- **STATED TASK A**
Answer these questions about the Shopware advisory below:
(i) What CVSS v3.1 score is given?
(ii) Which request header does the endpoint fall back to for its redirect destination?
(iii) What URL does the attached Python PoC target?

- **PAGE EXTRACT**
* begin *

PT-2026-46847 · Packagist · Shopware/Core+1

Published

2026-06-04

·

Updated

2026-06-04

CVSS v3.1

4.3

Medium

VectorAV:N/AC:L/PR:N/UI:R/S:U/C:N/I:L/A:N

Description

This report describes an open redirect in Shopware's public SSO entry point at GET /api/oauth/sso/auth. When the endpoint is reached without the expected SSO session state, the application falls back to the request's Referer header and uses that value as the redirect destination. In the validated behavior, the server does not restrict that fallback target to same-origin URLs, does not require a relative path, and does not reject dangerous schemes such as javascript:. As a result, an unauthenticated request can turn this endpoint into a reusable redirect primitive whose destination is fully controlled by attacker-supplied request metadata.
The security problem is not limited to a harmless navigation mismatch. The endpoint sits under /api/oauth/, which gives the redirect a trustworthy application-controlled origin and makes it suitable for phishing chains, branded redirect abuse, and cases where client software automatically follows redirects issued by a trusted host. The attached evidence also shows that the response is not only an HTTP 302 with a user-controlled Location header. The HTML body contains a matching meta refresh tag and redirect link built from the same attacker-controlled value. In the validated proof, the endpoint redirects to https://attacker.example/poc when that URL is supplied through Referer, and it also reflects javascript:alert(1) into Location and the HTML redirect body without any scheme filtering. This report therefore stays conservative and claims an open redirect with arbitrary redirect targets, while noting that the lack of scheme restrictions makes the behavior materially worse than a same-scheme external redirect.

Steps To Reproduce

  1. Start a local Shopware instance that exposes the vulnerable endpoint at http://127.0.0.1:8000/api/oauth/sso/auth. No login is required for the proof. The attached Python PoC already targets that base URL and is configured to send direct requests without following redirects automatically.

* end *

- **STATED TASK B**
In the point correspondence rows, update the lines from the line with "pose: elev=275.6 azim=294.6" through the end of the rows, changing "dist" to "distance" and keeping everything else unchanged. Leave the pictures out of your answer.

[Data records]
* begin *

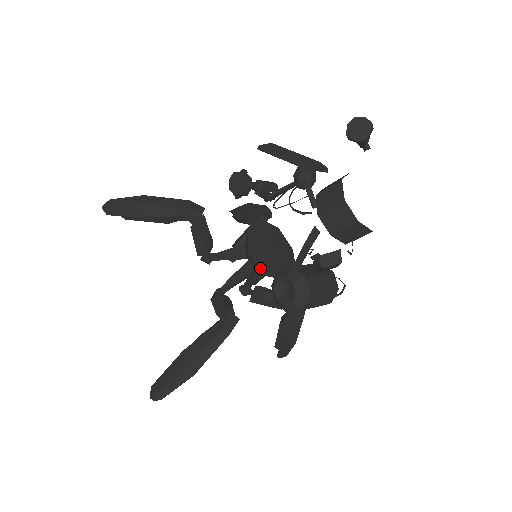
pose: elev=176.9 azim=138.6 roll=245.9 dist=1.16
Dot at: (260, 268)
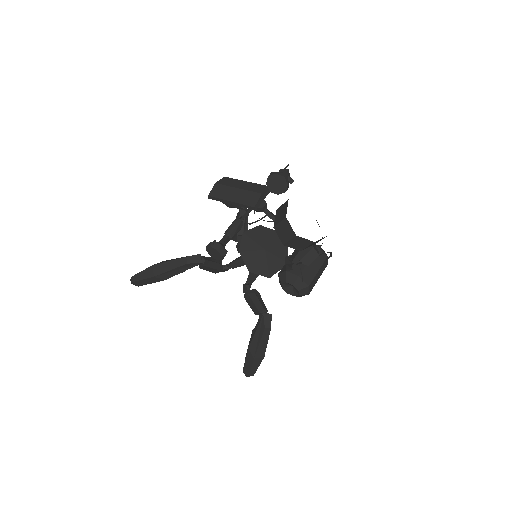
Dot at: (265, 275)
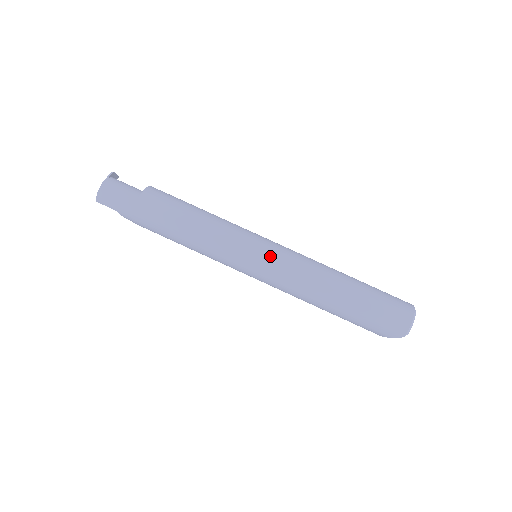
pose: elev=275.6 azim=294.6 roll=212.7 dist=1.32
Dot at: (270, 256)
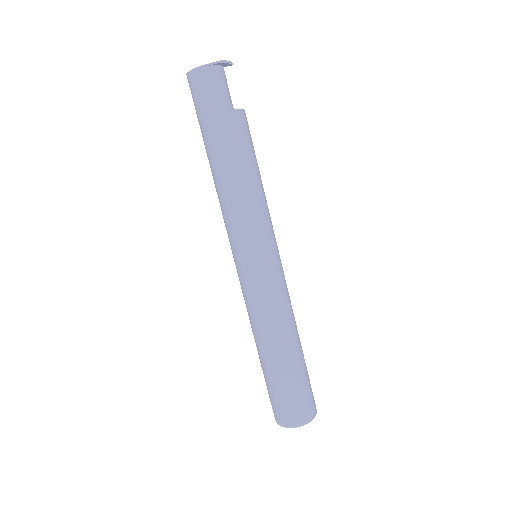
Dot at: (253, 275)
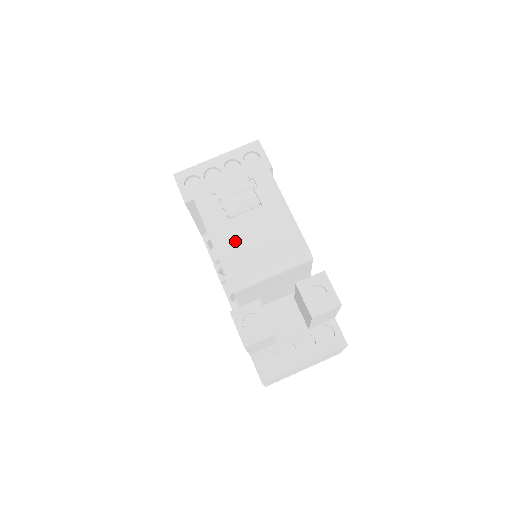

* end *

- **EXERCISE SOLUTION A**
(i) 4.3 (Medium)
(ii) The Referer header
(iii) http://127.0.0.1:8000/api/oauth/sso/auth

- **EXERCISE SOLUTION B**
pose: elev=275.6 azim=294.6 roll=212.7 distance=1.32
Dot at: (270, 256)
Dot at: (253, 275)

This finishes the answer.